Quelles solutions adopter ?

Du côté des annonceurs, Laurence Bordry soutient qu’en “mettant en avant de bonnes pratiques et en montrant des annonceurs qui font bien les choses, on va pouvoir éduquer.” Elle explique également l’existence d’un nombre considérable d’agences mises en compétition par les annonceurs lors des appels d’offres. 

Cela est une forme d’assurance dans la trouvaille de la meilleure réponse. Certaines agences, affirme-t-elle, se désistent à la dernière minute. Pourtant, elles devraient assumer la compétition. Plus il y a d’agences, plus les annonceurs ont la chance de trouver la bonne à la suite des appels d’offres.

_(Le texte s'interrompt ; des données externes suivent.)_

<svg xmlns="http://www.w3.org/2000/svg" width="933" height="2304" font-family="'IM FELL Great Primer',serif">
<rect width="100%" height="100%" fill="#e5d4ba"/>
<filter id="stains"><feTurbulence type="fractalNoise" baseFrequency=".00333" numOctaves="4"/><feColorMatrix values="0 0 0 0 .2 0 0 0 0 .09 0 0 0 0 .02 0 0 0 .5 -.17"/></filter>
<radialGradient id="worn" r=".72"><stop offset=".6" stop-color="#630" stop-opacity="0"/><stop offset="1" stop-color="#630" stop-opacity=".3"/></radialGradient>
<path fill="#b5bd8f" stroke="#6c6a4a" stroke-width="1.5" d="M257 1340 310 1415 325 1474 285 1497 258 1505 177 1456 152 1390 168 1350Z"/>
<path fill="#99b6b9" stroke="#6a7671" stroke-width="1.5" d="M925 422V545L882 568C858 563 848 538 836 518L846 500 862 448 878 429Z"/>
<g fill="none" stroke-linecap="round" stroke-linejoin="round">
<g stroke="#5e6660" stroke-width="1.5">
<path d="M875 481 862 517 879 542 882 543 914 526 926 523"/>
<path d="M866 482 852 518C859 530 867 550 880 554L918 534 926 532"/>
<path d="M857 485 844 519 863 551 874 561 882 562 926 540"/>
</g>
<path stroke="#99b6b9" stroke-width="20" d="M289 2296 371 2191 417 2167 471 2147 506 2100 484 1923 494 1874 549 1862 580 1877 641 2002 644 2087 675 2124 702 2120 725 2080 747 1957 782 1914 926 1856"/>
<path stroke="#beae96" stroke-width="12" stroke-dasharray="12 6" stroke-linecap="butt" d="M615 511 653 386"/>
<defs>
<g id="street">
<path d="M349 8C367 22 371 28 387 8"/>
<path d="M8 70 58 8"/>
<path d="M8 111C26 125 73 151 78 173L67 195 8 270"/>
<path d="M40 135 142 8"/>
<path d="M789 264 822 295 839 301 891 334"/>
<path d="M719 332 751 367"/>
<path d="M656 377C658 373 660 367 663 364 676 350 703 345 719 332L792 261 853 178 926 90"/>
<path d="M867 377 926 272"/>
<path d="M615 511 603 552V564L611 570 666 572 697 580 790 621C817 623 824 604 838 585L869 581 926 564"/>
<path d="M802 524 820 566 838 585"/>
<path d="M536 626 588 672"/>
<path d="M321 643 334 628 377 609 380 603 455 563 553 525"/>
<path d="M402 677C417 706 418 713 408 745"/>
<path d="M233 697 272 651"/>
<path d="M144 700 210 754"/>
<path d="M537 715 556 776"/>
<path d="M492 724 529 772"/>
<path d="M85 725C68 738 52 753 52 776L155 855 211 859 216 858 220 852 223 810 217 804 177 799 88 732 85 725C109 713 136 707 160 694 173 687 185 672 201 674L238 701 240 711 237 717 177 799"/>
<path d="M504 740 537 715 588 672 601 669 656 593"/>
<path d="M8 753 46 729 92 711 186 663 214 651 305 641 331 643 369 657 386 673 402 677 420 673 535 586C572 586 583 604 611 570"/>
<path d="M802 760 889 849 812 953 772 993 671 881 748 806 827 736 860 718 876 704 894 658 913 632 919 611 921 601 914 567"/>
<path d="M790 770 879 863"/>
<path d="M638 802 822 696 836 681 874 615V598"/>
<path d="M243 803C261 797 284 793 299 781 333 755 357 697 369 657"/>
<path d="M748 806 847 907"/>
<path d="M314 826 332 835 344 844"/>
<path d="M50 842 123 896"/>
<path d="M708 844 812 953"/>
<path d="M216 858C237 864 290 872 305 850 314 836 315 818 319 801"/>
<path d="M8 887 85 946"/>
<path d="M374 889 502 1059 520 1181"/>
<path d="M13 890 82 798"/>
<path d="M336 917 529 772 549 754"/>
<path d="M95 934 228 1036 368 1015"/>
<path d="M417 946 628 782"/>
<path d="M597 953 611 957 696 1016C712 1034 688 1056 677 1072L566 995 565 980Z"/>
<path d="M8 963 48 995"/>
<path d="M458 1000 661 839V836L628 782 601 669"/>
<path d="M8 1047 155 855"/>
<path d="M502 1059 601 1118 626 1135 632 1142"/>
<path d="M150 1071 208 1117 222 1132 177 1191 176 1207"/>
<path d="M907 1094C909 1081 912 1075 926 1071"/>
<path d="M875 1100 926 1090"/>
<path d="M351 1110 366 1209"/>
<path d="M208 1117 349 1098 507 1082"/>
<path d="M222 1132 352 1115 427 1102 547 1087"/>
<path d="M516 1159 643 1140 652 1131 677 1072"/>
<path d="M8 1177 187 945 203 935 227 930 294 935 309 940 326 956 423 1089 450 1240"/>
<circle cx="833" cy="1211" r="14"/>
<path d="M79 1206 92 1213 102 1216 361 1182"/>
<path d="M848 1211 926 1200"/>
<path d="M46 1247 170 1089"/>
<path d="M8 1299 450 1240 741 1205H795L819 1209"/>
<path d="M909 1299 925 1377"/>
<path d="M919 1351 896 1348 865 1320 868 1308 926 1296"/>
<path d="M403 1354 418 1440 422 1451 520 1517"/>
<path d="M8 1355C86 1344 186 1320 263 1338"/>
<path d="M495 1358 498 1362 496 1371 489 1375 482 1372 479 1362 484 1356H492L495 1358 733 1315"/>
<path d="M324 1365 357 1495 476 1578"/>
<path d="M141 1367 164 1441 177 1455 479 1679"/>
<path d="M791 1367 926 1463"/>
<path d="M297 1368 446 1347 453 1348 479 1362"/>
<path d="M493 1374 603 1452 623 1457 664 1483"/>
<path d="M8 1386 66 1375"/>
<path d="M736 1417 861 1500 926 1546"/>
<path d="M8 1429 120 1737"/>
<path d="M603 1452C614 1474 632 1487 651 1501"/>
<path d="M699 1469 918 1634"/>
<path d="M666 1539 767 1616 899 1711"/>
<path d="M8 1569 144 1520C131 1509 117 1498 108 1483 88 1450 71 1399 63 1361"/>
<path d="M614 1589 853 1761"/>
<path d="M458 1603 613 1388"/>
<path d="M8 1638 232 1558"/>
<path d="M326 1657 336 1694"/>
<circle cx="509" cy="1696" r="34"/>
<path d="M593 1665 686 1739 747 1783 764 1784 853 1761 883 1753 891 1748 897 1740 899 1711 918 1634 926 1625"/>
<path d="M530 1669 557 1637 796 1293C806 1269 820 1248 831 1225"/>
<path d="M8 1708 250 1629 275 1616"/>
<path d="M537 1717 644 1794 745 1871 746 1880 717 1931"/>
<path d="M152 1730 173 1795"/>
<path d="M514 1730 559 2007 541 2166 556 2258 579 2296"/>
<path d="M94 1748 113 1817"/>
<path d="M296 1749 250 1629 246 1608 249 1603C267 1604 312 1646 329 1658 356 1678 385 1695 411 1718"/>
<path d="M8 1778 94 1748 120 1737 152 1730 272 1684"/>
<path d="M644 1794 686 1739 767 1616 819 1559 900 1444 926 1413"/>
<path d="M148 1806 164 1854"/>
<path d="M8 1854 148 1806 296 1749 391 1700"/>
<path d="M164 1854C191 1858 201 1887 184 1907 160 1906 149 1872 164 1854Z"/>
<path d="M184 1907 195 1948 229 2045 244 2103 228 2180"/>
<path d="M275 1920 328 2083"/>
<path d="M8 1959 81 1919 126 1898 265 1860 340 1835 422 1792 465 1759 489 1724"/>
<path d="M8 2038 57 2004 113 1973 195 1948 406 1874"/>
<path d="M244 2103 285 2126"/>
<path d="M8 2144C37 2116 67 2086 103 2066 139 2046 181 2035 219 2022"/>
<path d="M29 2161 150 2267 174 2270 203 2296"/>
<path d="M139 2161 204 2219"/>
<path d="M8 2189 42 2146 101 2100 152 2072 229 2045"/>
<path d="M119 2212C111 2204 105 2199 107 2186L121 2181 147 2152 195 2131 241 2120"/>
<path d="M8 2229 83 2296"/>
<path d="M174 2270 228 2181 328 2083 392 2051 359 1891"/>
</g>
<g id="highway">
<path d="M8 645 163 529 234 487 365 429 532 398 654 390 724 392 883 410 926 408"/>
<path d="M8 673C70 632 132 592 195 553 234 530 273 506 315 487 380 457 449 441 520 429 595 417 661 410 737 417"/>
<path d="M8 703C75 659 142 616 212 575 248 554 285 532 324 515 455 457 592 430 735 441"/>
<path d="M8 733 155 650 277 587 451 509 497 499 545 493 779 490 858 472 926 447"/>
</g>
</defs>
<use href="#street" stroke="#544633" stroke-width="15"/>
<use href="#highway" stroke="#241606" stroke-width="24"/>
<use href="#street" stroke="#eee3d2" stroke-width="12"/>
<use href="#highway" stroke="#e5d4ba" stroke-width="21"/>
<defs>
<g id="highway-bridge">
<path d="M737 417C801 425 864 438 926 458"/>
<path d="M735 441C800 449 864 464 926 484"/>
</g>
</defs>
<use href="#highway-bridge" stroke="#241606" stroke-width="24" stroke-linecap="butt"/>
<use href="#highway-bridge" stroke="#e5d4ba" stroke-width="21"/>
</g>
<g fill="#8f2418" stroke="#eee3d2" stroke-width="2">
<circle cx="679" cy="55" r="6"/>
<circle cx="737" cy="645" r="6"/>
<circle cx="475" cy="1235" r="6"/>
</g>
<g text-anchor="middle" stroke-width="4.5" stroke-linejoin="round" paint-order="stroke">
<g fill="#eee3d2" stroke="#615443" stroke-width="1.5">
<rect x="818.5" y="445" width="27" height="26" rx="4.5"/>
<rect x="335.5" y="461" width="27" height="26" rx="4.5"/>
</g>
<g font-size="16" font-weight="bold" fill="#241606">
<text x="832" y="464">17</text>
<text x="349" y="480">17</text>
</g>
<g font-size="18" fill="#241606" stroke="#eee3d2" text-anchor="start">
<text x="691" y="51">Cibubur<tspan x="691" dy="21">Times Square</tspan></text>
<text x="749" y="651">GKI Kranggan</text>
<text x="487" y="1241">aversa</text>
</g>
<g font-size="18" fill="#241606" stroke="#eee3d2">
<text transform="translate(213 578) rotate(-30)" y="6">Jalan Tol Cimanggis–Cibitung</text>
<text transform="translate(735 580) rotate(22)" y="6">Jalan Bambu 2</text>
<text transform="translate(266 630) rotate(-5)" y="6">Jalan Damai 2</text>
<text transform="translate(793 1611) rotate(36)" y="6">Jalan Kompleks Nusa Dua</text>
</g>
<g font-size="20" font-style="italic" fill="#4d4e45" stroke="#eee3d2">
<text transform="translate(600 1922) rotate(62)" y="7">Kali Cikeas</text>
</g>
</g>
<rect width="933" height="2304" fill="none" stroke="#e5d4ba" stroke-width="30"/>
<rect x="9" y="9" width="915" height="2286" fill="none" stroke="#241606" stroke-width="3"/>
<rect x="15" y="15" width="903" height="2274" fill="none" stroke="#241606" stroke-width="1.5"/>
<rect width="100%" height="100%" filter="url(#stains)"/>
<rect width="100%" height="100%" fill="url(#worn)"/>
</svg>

trouver des solutions aux problèmes

Les pédagogies ne marchent pas. Les vingt dernières années en témoignent. Pour ceux qui protestent, il faut aller plus loin, dénoncer le comportement de certains annonceurs. “Nos entreprises ne peuvent plus continuer à travailler sur des compétitions qui sont mal organisées, sans indemnisation. Elles mettent en péril leur modèle économique”, argue Cyril de Froissard. 

Le problème au niveau des services achat ont également été soulevé. La présidente du Club des annonceurs émet une proposition de solution afin d’y remédier. Il faudrait, selon elle, fixer les cadres via des binômes marketing-communication et achats. Il est primordial que la direction achats comprenne réellement les sujets, au-delà de ses attributions budgétaires. “On est interdépendants donc on va faire avancer les choses ensemble”, conclut-elle.